Confesso lealmente che io debiti, per me, tranne quei soldi in gioventù che saldai vendendo i miei libri, non ne ho fatti mai: pur troppo, per buon cuore mi son trovato a firmar cambiali e rovinarmi per gli altri; ma ho pagato, sempre, a costo di perdere una posizione, di soffrir le pene dell'inferno, abbandonando il mio caro paese, e andando a vivere fra gli Zulù d'America e d'Australia dell'Affrica e del Giappone, per finire tra i Cholos della Bolivia.
Un uomo d'onore, di carattere e di cuore, dev'essere indipendente: povero sia pure, ma da poter camminare con la faccia scoperta, in faccia alla luce del giorno.
Chi fa debiti, è uno schiavo degli uomini, ma prima di tutto è schiavo e martire di sè stesso. Eppure ci vuol tanto poco a contentarsi della propria fortuna!

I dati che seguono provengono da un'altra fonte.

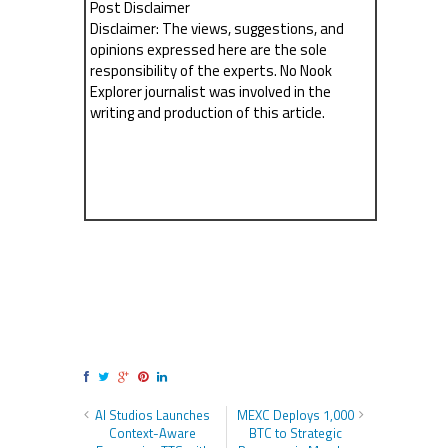
Post Disclaimer
Disclaimer: The views, suggestions, and
opinions expressed here are the sole
responsibility of the experts. No Nook
Explorer journalist was involved in the
writing and production of this article.
AI Studios Launches
MEXC Deploys 1,000
Context-Aware
BTC to Strategic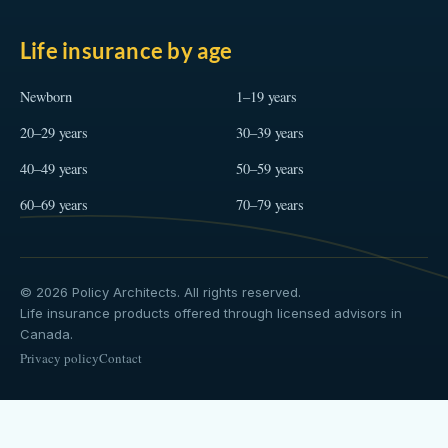
Life insurance by age
Newborn
1–19 years
20–29 years
30–39 years
40–49 years
50–59 years
60–69 years
70–79 years
© 2026 Policy Architects. All rights reserved.
Life insurance products offered through licensed advisors in
Canada.
Privacy policy
Contact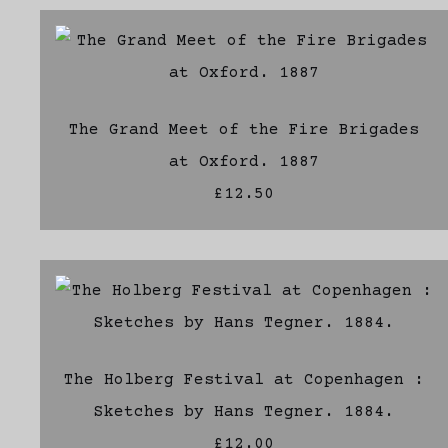
The Grand Meet of the Fire Brigades
at Oxford. 1887
£12.50
The Holberg Festival at Copenhagen :
Sketches by Hans Tegner. 1884.
£12.00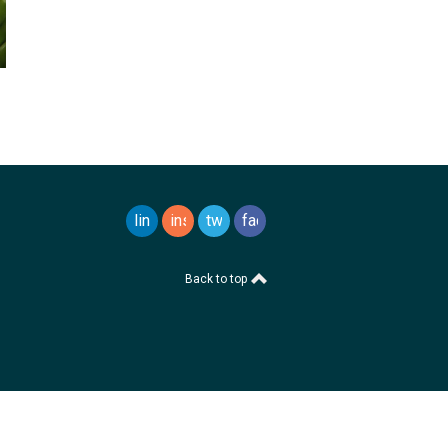
linkedin
instagram
twitter
facebook
Back to top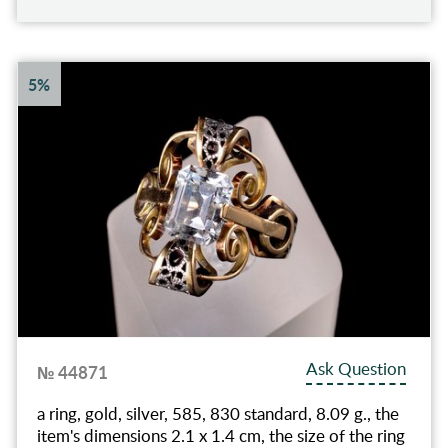
5%
Ask Question
№ 44871
a ring, gold, silver, 585, 830 standard, 8.09 g., the
item's dimensions 2.1 x 1.4 cm, the size of the ring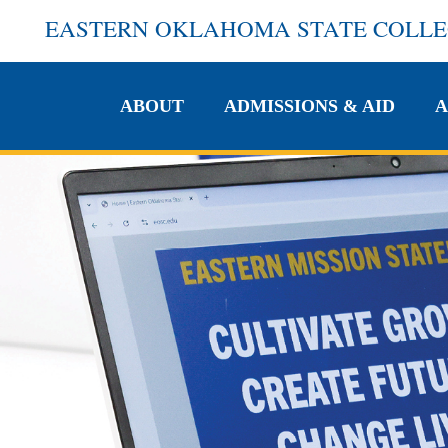
EASTERN OKLAHOMA STATE COLL
ABOUT
ADMISSIONS & AID
A
ABOUT
ADMISSIONS & AID
A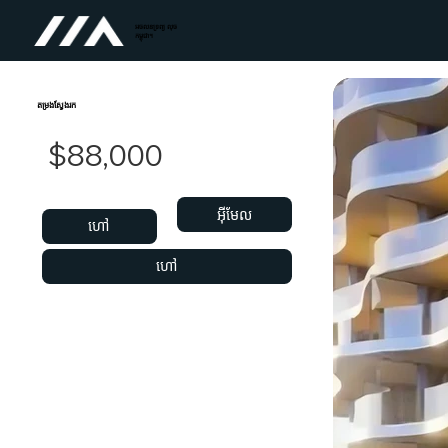
អចលនទ្រព្យ លុច
កម្ពុជា។
តម្រងស្វែងរក
$88,000
អ៊ីមែល
ហៅ
ហៅ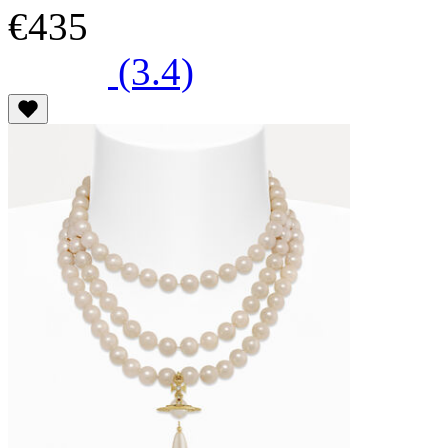
€435
(3.4)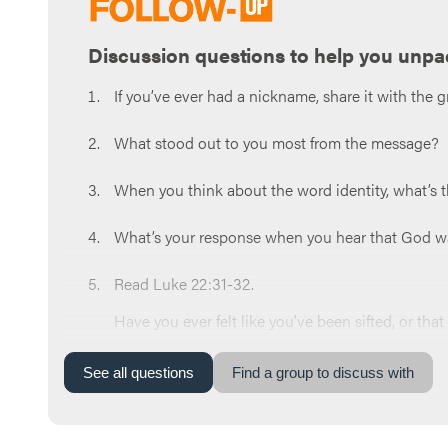
Discussion questions to help you unpa
If you’ve ever had a nickname, share it with the g
What stood out to you most from the message?
When you think about the word identity, what’s t
What’s your response when you hear that God wan
Read Luke 22:31-32.
Have you ever felt like you’ve been sifted, or th
Why do you think Satan wants you to stay in our o
See
all
questions
Find a group to discuss with
your life?
Which one do you think you struggle with the most: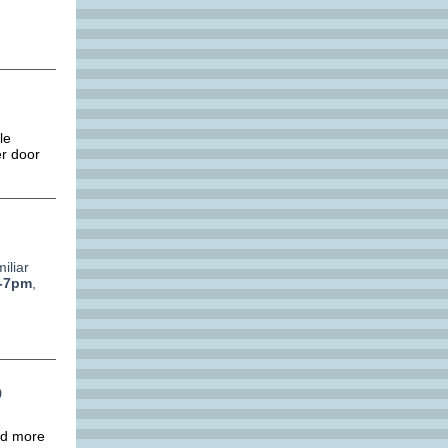
.
le
er door
iliar
-7pm
,
p
nd more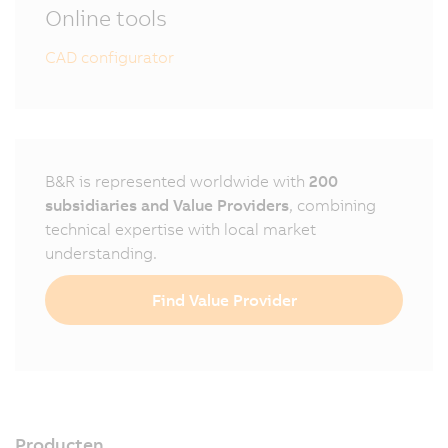
Online tools
CAD configurator
B&R is represented worldwide with
200
subsidiaries and Value Providers
, combining
technical expertise with local market
understanding.
Find Value Provider
Producten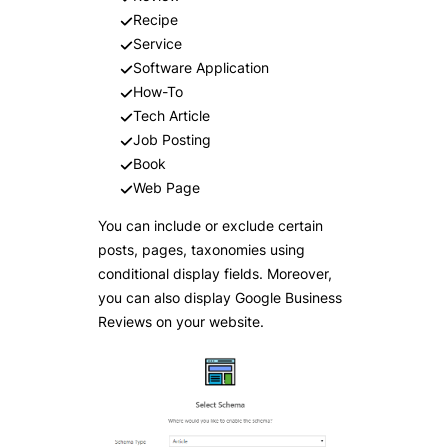
Recipe
Service
Software Application
How-To
Tech Article
Job Posting
Book
Web Page
You can include or exclude certain
posts, pages, taxonomies using
conditional display fields. Moreover,
you can also display Google Business
Reviews on your website.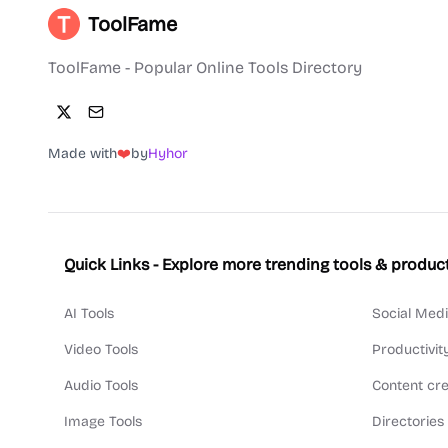
ToolFame
ToolFame - Popular Online Tools Directory
Made with
❤️
by
Hyhor
Quick Links - Explore more trending tools & produc
AI Tools
Social Medi
Video Tools
Productivit
Audio Tools
Content cre
Image Tools
Directories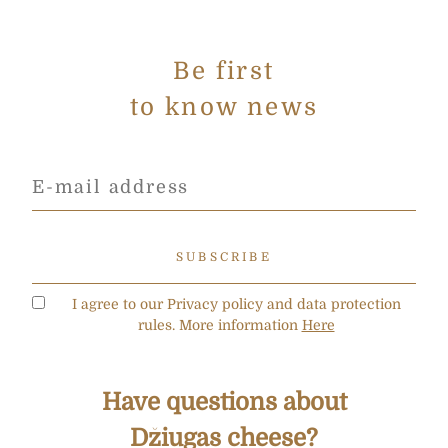
Be first
to know news
I agree to our Privacy policy and data protection
rules. More information
Here
Have questions about
Džiugas cheese?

Costì a Livorno, dunque, feci qualche sommetta di debiti, e mi trovai a mal partito: me n'apersi col mio buon fratello Lemmi. Non ebbi finito d'aprir bocca che il brav'uomo aperse il cassettone; tirò fuori i suoi risparmi, (una sessantina di lire) me li mise in tasca dicendomi:
- To' Giulio, questo è tutto quel che ho: fai il tuo comodo e rendimeli quando ti pare.
Gli strinsi la mano e me n'andai col cuore in burrasca: contento, perchè avrei pagato tutti; mortificato acerbamente, perchè sentivo che la coscienza mi rimordeva tanto e pareva che mi dicesse: - Vergogna, un amico come Lemmi! cosa dirà di te? E io dico arrossendo anche ora, mi pareva d'aver commesso una mal'azione e mi stillavo il cervello di come avrei potuto fare a rendergli que' dodici scudi che me li sognavo la notte, piangendo.